Adding robustness to building process trees
The ptrace(2) man page shows how one can subscribe for events such as PTRACE_EVENT_FORK or PTRACE_EVENT_VFORK type events that happens when a process calls fork()/vfork(). At such an event one can then call ptrace(PTRACE_GETEVENTMSG,…) to retrieve the pid of the new child.
This has worked fairly well, although I noticed in my most extreme cases, e.g. build-gcc with a million processes, that a small amount ~0.1% of the events might not retrieve a valid process id for the new child.
That may not sound like a huge amount, but unfortunately when the maximum process is 32768 this means the process ids get reused >30x in the workload. A missed event could mean a particular process with the previous generation and hence building a slightly incorrect tree. Worse yet, occasionally these trees I built were cyclic graphs and my tools might hang without measures to avoid the cycles.
I initially tried adding some robustness by also looking in /proc/[pid]/stat at process exit. That worked slightly better, though there were still a few processes that got missed and showed up as “orphans”. My best hypothesis is that through a quirk of scheduling the kernel might just be missing the process information at exactly the time I go looking for it so I would miss a parent/child link. This also seems to correlate with the problem being just slightly worse for my faster Ryzen machine with more cores.
An advantage of having multiple “processtree-engine” implementations in the same wspy program is that I can experiment with more than one implementation to see how well they work in building the trees for build-gcc workload.
I’ve run this experiment with three possible choices:
- The original “ptrace” engine described above
- My revised “ptrace2” engine that enhanced to get the ppid not at the PTRACE_EVENT_* stage, but install look in /proc/[pid]/stat at the point a new process arrives with a SIGSTOP event and to look for the “comm” field at process exit.
- The original “ftrace” engine that uses kernel tracing for fork/exec/exit events.
Here are my results
processes orphans missing comm ptrace 1,065,044 129,494 276,979 ptrace2 1,062,318 0 4,582 ftrace 1,065,564 0 2
Orphans are cases where obvious parts of the tree aren’t connected because some parent relationship was missed. Missing comm are cases where printing the command (comm) field results in no entry.
ftrace is clearly giving me the most overall processes and avoiding building incorrect trees due to missed parent relationships. The drawbacks of ftrace is that I get less information, e.g. utime and stime and that I don’t have hooks to add performance counters or similar “per process” information. So if my primary goal is to show a process hierarchy without this additional data, ftrace seems to work best.

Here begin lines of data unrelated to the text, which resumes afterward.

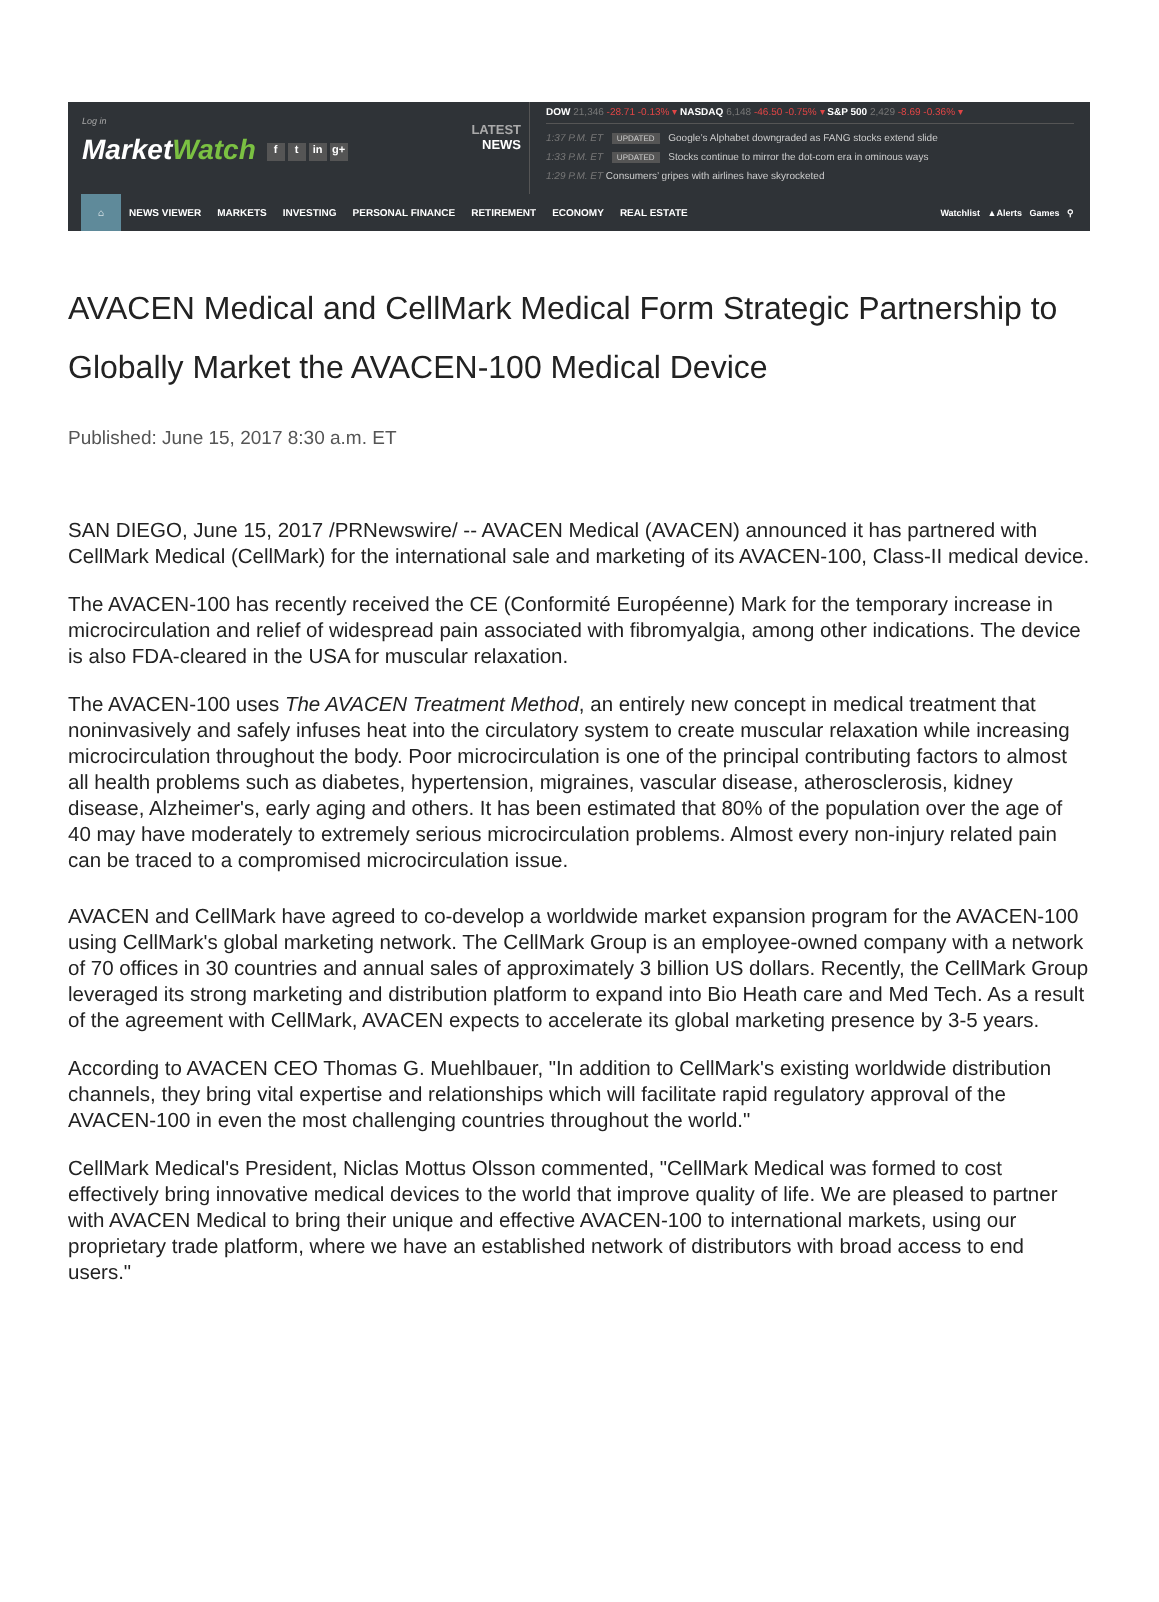Log in
MarketWatch f t in g+
LATEST
NEWS
DOW 21,346 -28.71 -0.13% ▾ NASDAQ 6,148 -46.50 -0.75% ▾ S&P 500 2,429 -8.69 -0.36% ▾
1:37 P.M. ET UPDATED Google’s Alphabet downgraded as FANG stocks extend slide
1:33 P.M. ET UPDATED Stocks continue to mirror the dot-com era in ominous ways
1:29 P.M. ET Consumers’ gripes with airlines have skyrocketed
⌂
NEWS VIEWER MARKETS INVESTING PERSONAL FINANCE RETIREMENT ECONOMY REAL ESTATE Watchlist ▲Alerts Games ⚲
AVACEN Medical and CellMark Medical Form Strategic Partnership to Globally Market the AVACEN-100 Medical Device
Published: June 15, 2017 8:30 a.m. ET
SAN DIEGO, June 15, 2017 /PRNewswire/ -- AVACEN Medical (AVACEN) announced it has partnered with CellMark Medical (CellMark) for the international sale and marketing of its AVACEN-100, Class-II medical device.
The AVACEN-100 has recently received the CE (Conformité Européenne) Mark for the temporary increase in microcirculation and relief of widespread pain associated with fibromyalgia, among other indications. The device is also FDA-cleared in the USA for muscular relaxation.
The AVACEN-100 uses The AVACEN Treatment Method, an entirely new concept in medical treatment that noninvasively and safely infuses heat into the circulatory system to create muscular relaxation while increasing microcirculation throughout the body. Poor microcirculation is one of the principal contributing factors to almost all health problems such as diabetes, hypertension, migraines, vascular disease, atherosclerosis, kidney disease, Alzheimer's, early aging and others. It has been estimated that 80% of the population over the age of 40 may have moderately to extremely serious microcirculation problems. Almost every non-injury related pain can be traced to a compromised microcirculation issue.
AVACEN and CellMark have agreed to co-develop a worldwide market expansion program for the AVACEN-100 using CellMark's global marketing network. The CellMark Group is an employee-owned company with a network of 70 offices in 30 countries and annual sales of approximately 3 billion US dollars. Recently, the CellMark Group leveraged its strong marketing and distribution platform to expand into Bio Heath care and Med Tech. As a result of the agreement with CellMark, AVACEN expects to accelerate its global marketing presence by 3-5 years.
According to AVACEN CEO Thomas G. Muehlbauer, "In addition to CellMark's existing worldwide distribution channels, they bring vital expertise and relationships which will facilitate rapid regulatory approval of the AVACEN-100 in even the most challenging countries throughout the world."
CellMark Medical's President, Niclas Mottus Olsson commented, "CellMark Medical was formed to cost effectively bring innovative medical devices to the world that improve quality of life. We are pleased to partner with AVACEN Medical to bring their unique and effective AVACEN-100 to international markets, using our proprietary trade platform, where we have an established network of distributors with broad access to end users."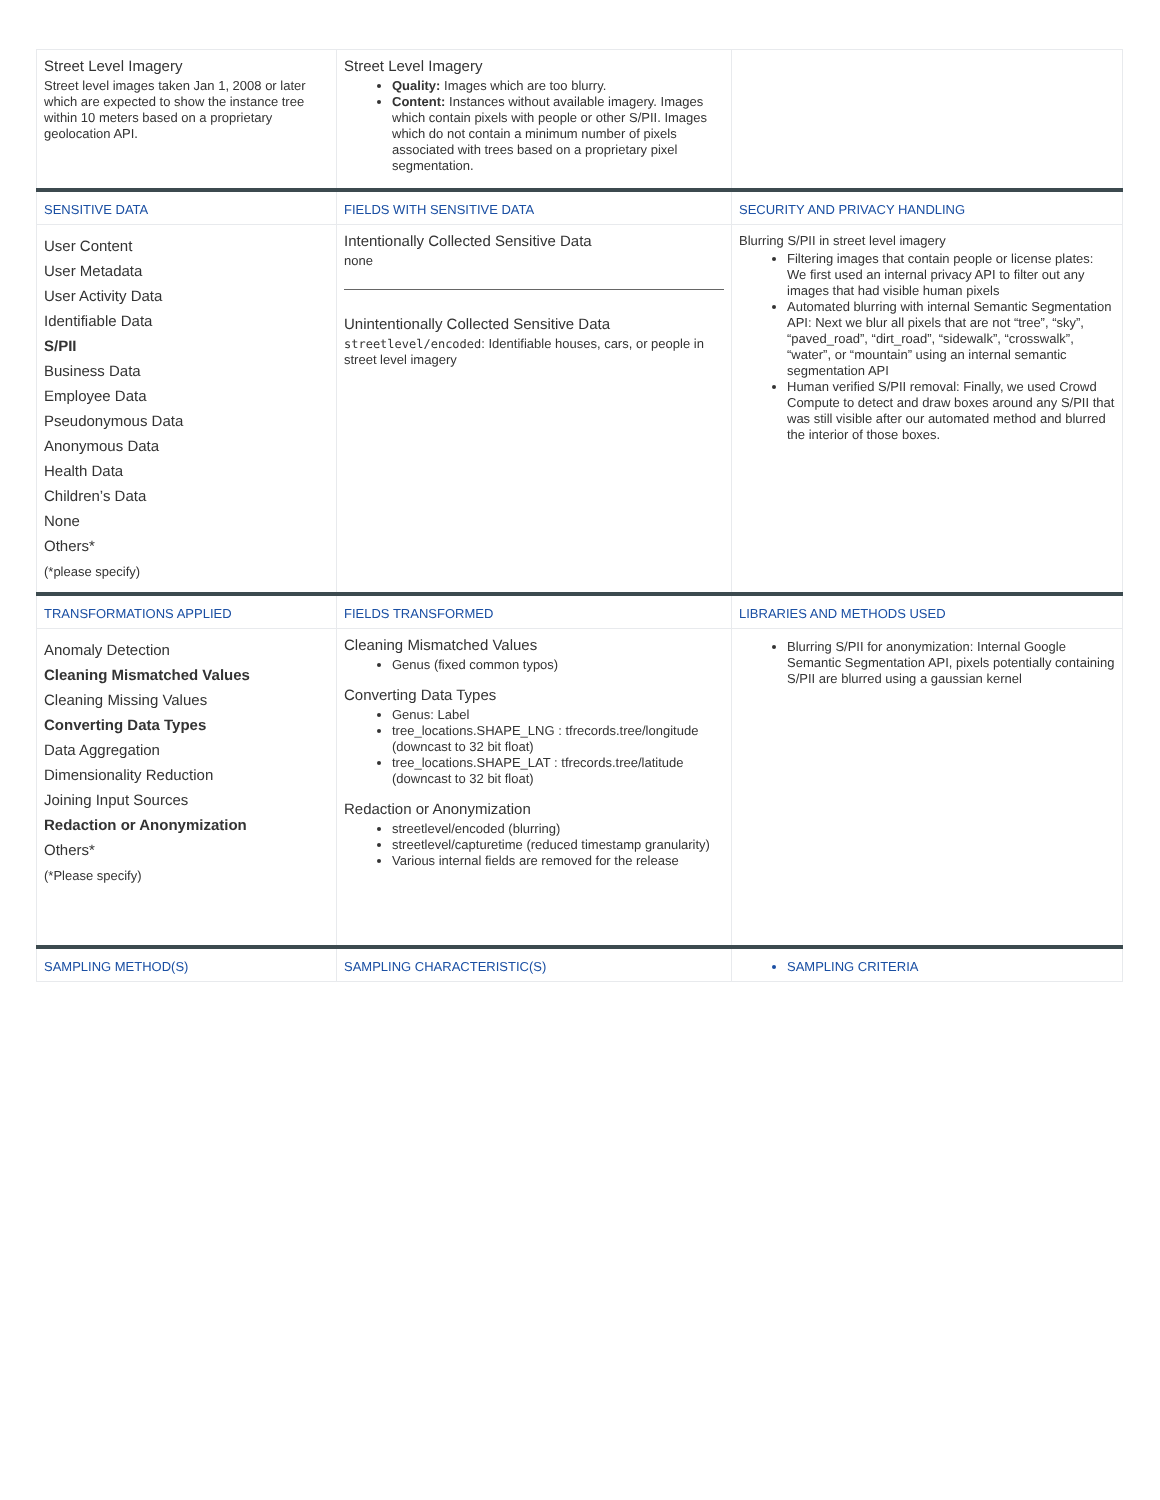| Street Level Imagery Street level images taken Jan 1, 2008 or later which are expected to show the instance tree within 10 meters based on a proprietary geolocation API. | Street Level Imagery Quality: Images which are too blurry. Content: Instances without available imagery. Images which contain pixels with people or other S/PII. Images which do not contain a minimum number of pixels associated with trees based on a proprietary pixel segmentation. | |
| SENSITIVE DATA | FIELDS WITH SENSITIVE DATA | SECURITY AND PRIVACY HANDLING |
| User Content User Metadata User Activity Data Identifiable Data S/PII Business Data Employee Data Pseudonymous Data Anonymous Data Health Data Children’s Data None Others* (*please specify) | Intentionally Collected Sensitive Data none Unintentionally Collected Sensitive Data streetlevel/encoded : Identifiable houses, cars, or people in street level imagery | Blurring S/PII in street level imagery Filtering images that contain people or license plates: We first used an internal privacy API to filter out any images that had visible human pixels Automated blurring with internal Semantic Segmentation API: Next we blur all pixels that are not “tree”, “sky”, “paved_road”, “dirt_road”, “sidewalk”, “crosswalk”, “water”, or “mountain” using an internal semantic segmentation API Human verified S/PII removal: Finally, we used Crowd Compute to detect and draw boxes around any S/PII that was still visible after our automated method and blurred the interior of those boxes. |
| TRANSFORMATIONS APPLIED | FIELDS TRANSFORMED | LIBRARIES AND METHODS USED |
| Anomaly Detection Cleaning Mismatched Values Cleaning Missing Values Converting Data Types Data Aggregation Dimensionality Reduction Joining Input Sources Redaction or Anonymization Others* (*Please specify) | Cleaning Mismatched Values Genus (fixed common typos) Converting Data Types Genus: Label tree_locations.SHAPE_LNG : tfrecords.tree/longitude (downcast to 32 bit float) tree_locations.SHAPE_LAT : tfrecords.tree/latitude (downcast to 32 bit float) Redaction or Anonymization streetlevel/encoded (blurring) streetlevel/capturetime (reduced timestamp granularity) Various internal fields are removed for the release | Blurring S/PII for anonymization: Internal Google Semantic Segmentation API, pixels potentially containing S/PII are blurred using a gaussian kernel |
| SAMPLING METHOD(S) | SAMPLING CHARACTERISTIC(S) | SAMPLING CRITERIA |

ptrace shows problems with orphans, likely after some missed inheritances cause the tree relationships to be lost. There is also a fairly large problem with missed “comm”, need to check to make sure this isn’t a memory/file descriptor leak or something similar. Overall, while ptrace seems to still do OK with simpler programs e.g. <1000 processes, it does seem to get confused with the larger build-gcc type programs. ptrace2 seems to have addressed the missing child relationships by initiating tracing when SIGSTOP happens. There is a slight concern here with a few thousand fewer processes that can be looked into further by running both ftrace and ptrace2 at the same time and reconciling the missed nodes. ptrace2 does have an advantage of providing some of the hooks I need for analysis. Going forward, I'll keep all three tracers but also put further enhancements into ptrace2 only and eventually deprecate ptrace at points where keeping it makes the code more complex (right now there is slight complexity in my back end processing program, but not particularly difficult.